February 18, 2009
Study Shows Immigration Offenses Increasing the Number of Latino Federal Convicts
The sharp growth in illegal immigration and increased enforcement of immigration laws have dramatically altered the ethnic composition of offenders sentenced in federal courts. In 2007, Latinos accounted for 40 percent of all those convicted of federal crimes and one third of all federal prison inmates, according to a new study by the Pew Research Center, a non-partisan think tank.
Nearly half of all Latino offenders, or about 48 percent, were convicted of immigration crimes.
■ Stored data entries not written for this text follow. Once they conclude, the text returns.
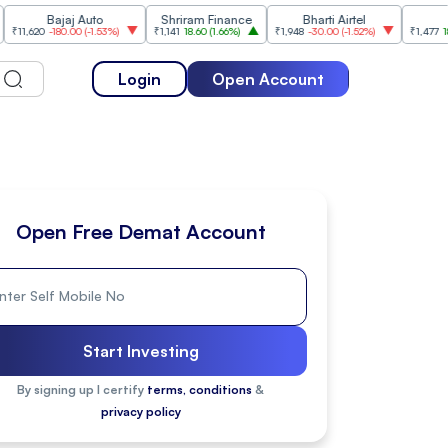
Bajaj Auto
Shriram Finance
Bharti Airtel
Cipla
-180.00
(
-1.53%
)
₹1,141
18.60
(
1.66%
)
₹1,948
-30.00
(
-1.52%
)
₹1,477
18.20
(
1.25
Login
Open Account
Open Free Demat Account
Start Investing
By signing up I certify
terms, conditions
&
privacy policy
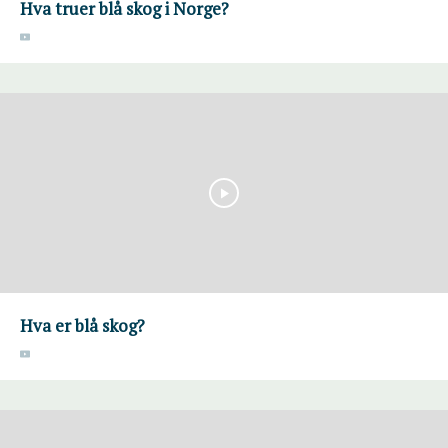
Hva truer blå skog i Norge?
Hva er blå skog?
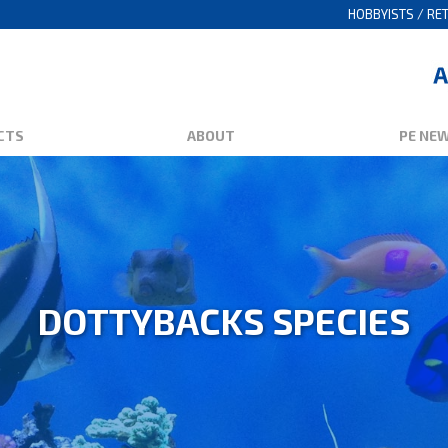
HOBBYISTS / RET
CTS
ABOUT
PE NE
DOTTYBACKS SPECIES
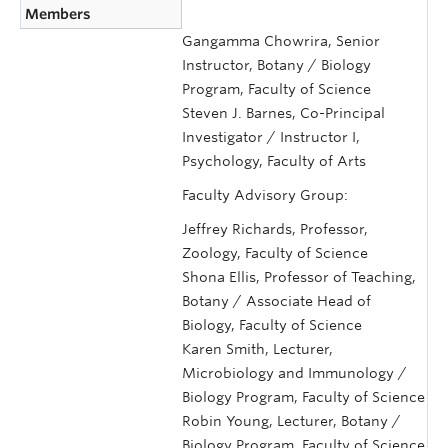
Members
Gangamma Chowrira, Senior
Instructor, Botany / Biology
Program, Faculty of Science
Steven J. Barnes, Co-Principal
Investigator / Instructor I,
Psychology, Faculty of Arts
Faculty Advisory Group:
Jeffrey Richards, Professor,
Zoology, Faculty of Science
Shona Ellis, Professor of Teaching,
Botany / Associate Head of
Biology, Faculty of Science
Karen Smith, Lecturer,
Microbiology and Immunology /
Biology Program, Faculty of Science
Robin Young, Lecturer, Botany /
Biology Program, Faculty of Science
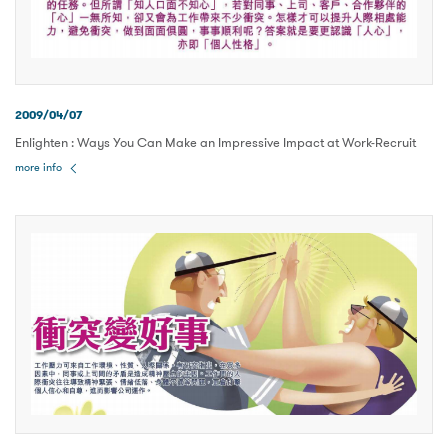
2009/04/07
Enlighten : Ways You Can Make an Impressive Impact at Work-Recruit
more info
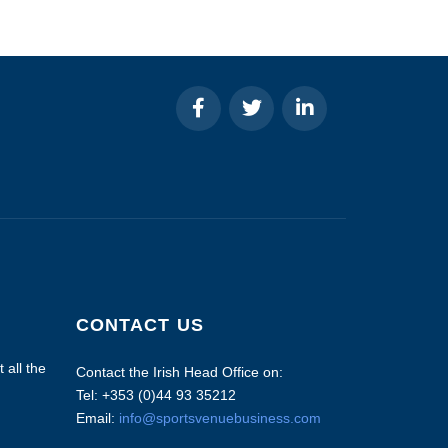
CONTACT US
 all the
Contact the Irish Head Office on:
Tel: +353 (0)44 93 35212
Email:
info@sportsvenuebusiness.com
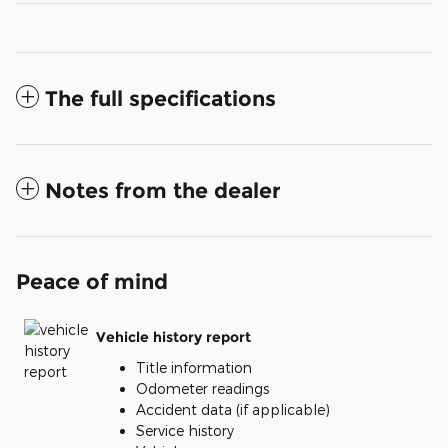
The full specifications
Notes from the dealer
Peace of mind
Vehicle history report
Title information
Odometer readings
Accident data (if applicable)
Service history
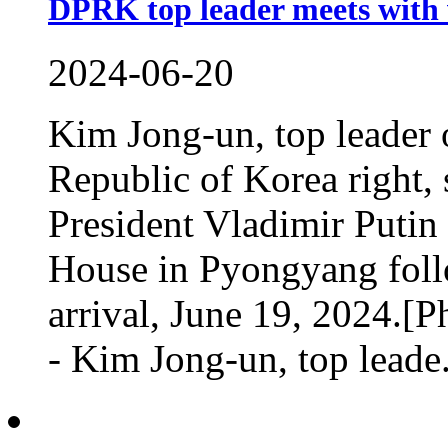
DPRK top leader meets with v
2024-06-20
Kim Jong-un, top leader 
Republic of Korea right,
President Vladimir Putin 
House in Pyongyang follo
arrival, June 19, 2024
- Kim Jong-un, top leade.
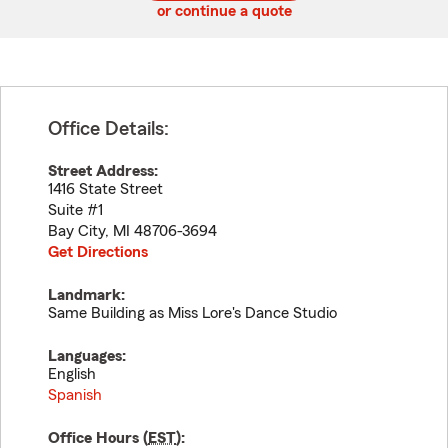
or continue a quote
Office Details:
Street Address:
1416 State Street
Suite #1
Bay City
,
MI
48706-3694
Get Directions
Landmark:
Same Building as Miss Lore's Dance Studio
Languages:
English
Spanish
Office Hours (
EST
):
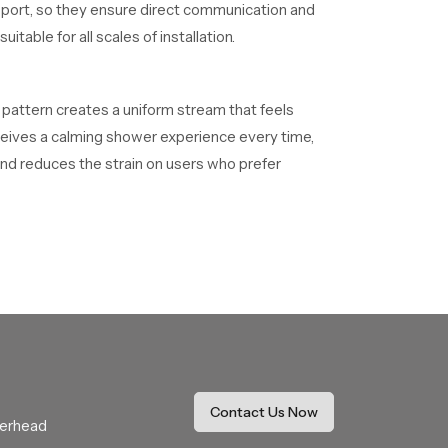
upport, so they ensure direct communication and
table for all scales of installation.
s pattern creates a uniform stream that feels
receives a calming shower experience every time,
nd reduces the strain on users who prefer
ance
 that match different design goals and usage
ong term functional benefits. Our product is
These dealers assist with selection, fitting
he buying process while ensuring comfort and
Contact Us Now
verhead
hat resists mineral buildup and keeps the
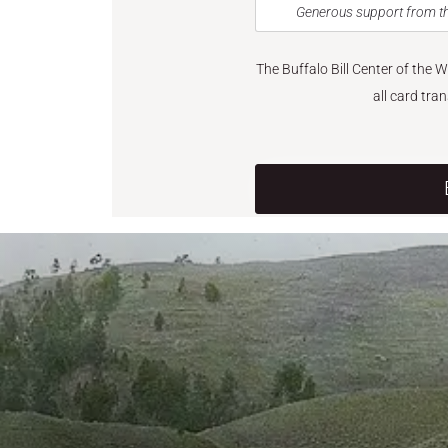
Generous support from th
The Buffalo Bill Center of the 
all card tra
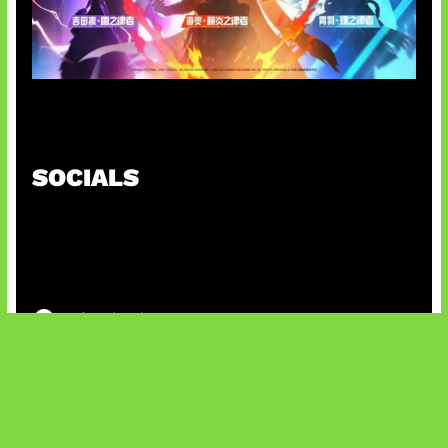
Honkai Impact x COD Mobile
SOCIALS
@facebook
X
@instagram
@youtube
@tiktok
Bluesky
Drug offenses were the second-most prevalent charge among Latino federal convicts, according to the report, which was made public on Wednesday.
As the annual number of federal offenders more than doubled between 1991 and 2007, the number of Latino offenders sentenced in a given year nearly quadrupled, growing to 29,281 from 7,924. Latino convicts now represent the largest ethnic population in the federal prison system, although they make up only 13 percent of the United States population.
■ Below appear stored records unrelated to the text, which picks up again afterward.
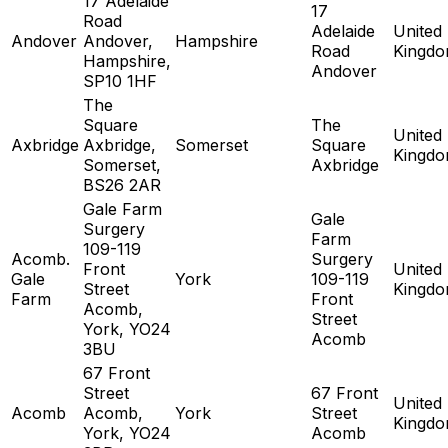
17 Adelaide
17
Road
Adelaide
United
Andover
Andover,
Hampshire
Road
Kingd
Hampshire,
Andover
SP10 1HF
The
Square
The
United
Axbridge
Axbridge,
Somerset
Square
Kingd
Somerset,
Axbridge
BS26 2AR
Gale Farm
Gale
Surgery
Farm
109-119
Acomb.
Surgery
Front
United
Gale
York
109-119
Street
Kingd
Farm
Front
Acomb,
Street
York, YO24
Acomb
3BU
67 Front
Street
67 Front
United
Acomb
Acomb,
York
Street
Kingd
York, YO24
Acomb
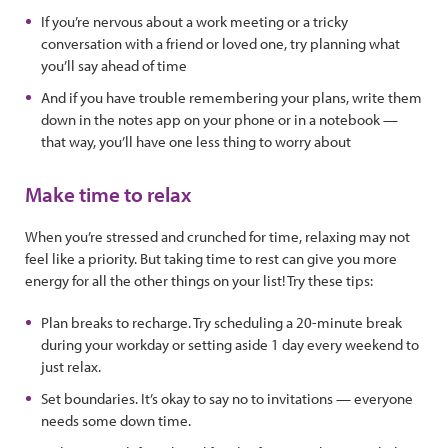
If you’re nervous about a work meeting or a tricky
conversation with a friend or loved one, try planning what
you’ll say ahead of time
And if you have trouble remembering your plans, write them
down in the notes app on your phone or in a notebook —
that way, you’ll have one less thing to worry about
Make time to relax
When you’re stressed and crunched for time, relaxing may not
feel like a priority. But taking time to rest can give you more
energy for all the other things on your list! Try these tips:
Plan breaks to recharge. Try scheduling a 20-minute break
during your workday or setting aside 1 day every weekend to
just relax.
Set boundaries. It’s okay to say no to invitations — everyone
needs some down time.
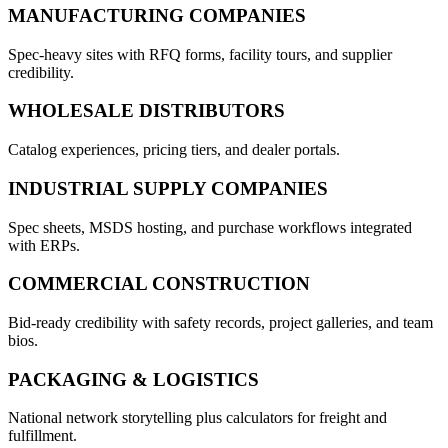
MANUFACTURING COMPANIES
Spec-heavy sites with RFQ forms, facility tours, and supplier
credibility.
WHOLESALE DISTRIBUTORS
Catalog experiences, pricing tiers, and dealer portals.
INDUSTRIAL SUPPLY COMPANIES
Spec sheets, MSDS hosting, and purchase workflows integrated
with ERPs.
COMMERCIAL CONSTRUCTION
Bid-ready credibility with safety records, project galleries, and team
bios.
PACKAGING & LOGISTICS
National network storytelling plus calculators for freight and
fulfillment.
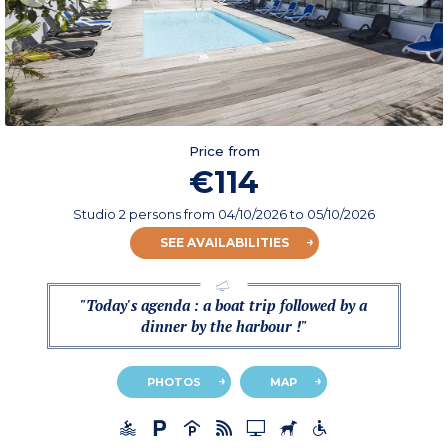
Price from
€114
Studio 2 persons
from
04/10/2026
to 05/10/2026
SEE AVAILABILITIES
"Today's agenda : a boat trip followed by a
dinner by the harbour !"
PHOTOS
MAP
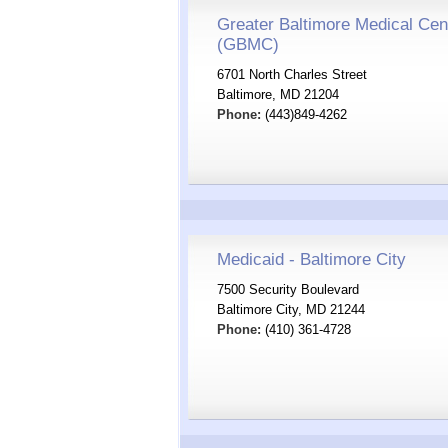
Greater Baltimore Medical Cen
(GBMC)
6701 North Charles Street
Baltimore, MD 21204
Phone:
(443)849-4262
Medicaid - Baltimore City
7500 Security Boulevard
Baltimore City, MD 21244
Phone:
(410) 361-4728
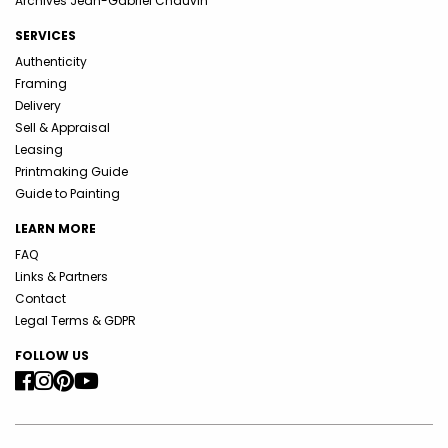
Archives Jean-Gabriel Chauvin
SERVICES
Authenticity
Framing
Delivery
Sell & Appraisal
Leasing
Printmaking Guide
Guide to Painting
LEARN MORE
FAQ
Links & Partners
Contact
Legal Terms & GDPR
FOLLOW US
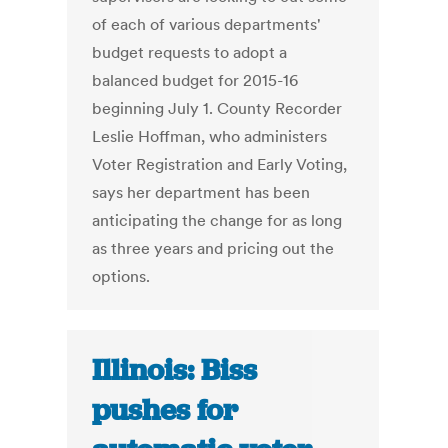
of each of various departments'
budget requests to adopt a
balanced budget for 2015-16
beginning July 1. County Recorder
Leslie Hoffman, who administers
Voter Registration and Early Voting,
says her department has been
anticipating the change for as long
as three years and pricing out the
options.
Illinois: Biss
pushes for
Of Latino federal offenders, 72 percent are not United States citizens and most were sentenced in courts from one of four states bordering Mexico. Undocumented federal prisoners are usually deported to their home countries after serving their sentences.
“The immigration system has essentially become criminalized at a huge cost to the criminal justice system, to courts, to judges, to prisons, and prosecutors,” said Lucas Guttentag, a lawyer for the American Civil Liberties Union. “And the government has diverted the resources of the criminal justice system from violent crimes, financial skullduggery and other areas that have been the traditional area of the Justice Department.”
Last month The New York Times reported that federal immigration prosecutions have increased over the last five years, doubling in the last fiscal year to reach more than 70,000 cases. Meanwhile other categories of federal prosecutions including gun trafficking, public corruption, organized crime and white-collar crime have declined over the past five years.
The federal justice system accounts for 200,000 or 8.6 percent of the total 2.3 million inmates in federal and state prisons and city and county jails. Nineteen percent of state prisoners and 16 percent of jail inmates were Latinos. African-Americans make up 39 percent of state prisoners and jail inmates while representing about 12 percent of the total national population.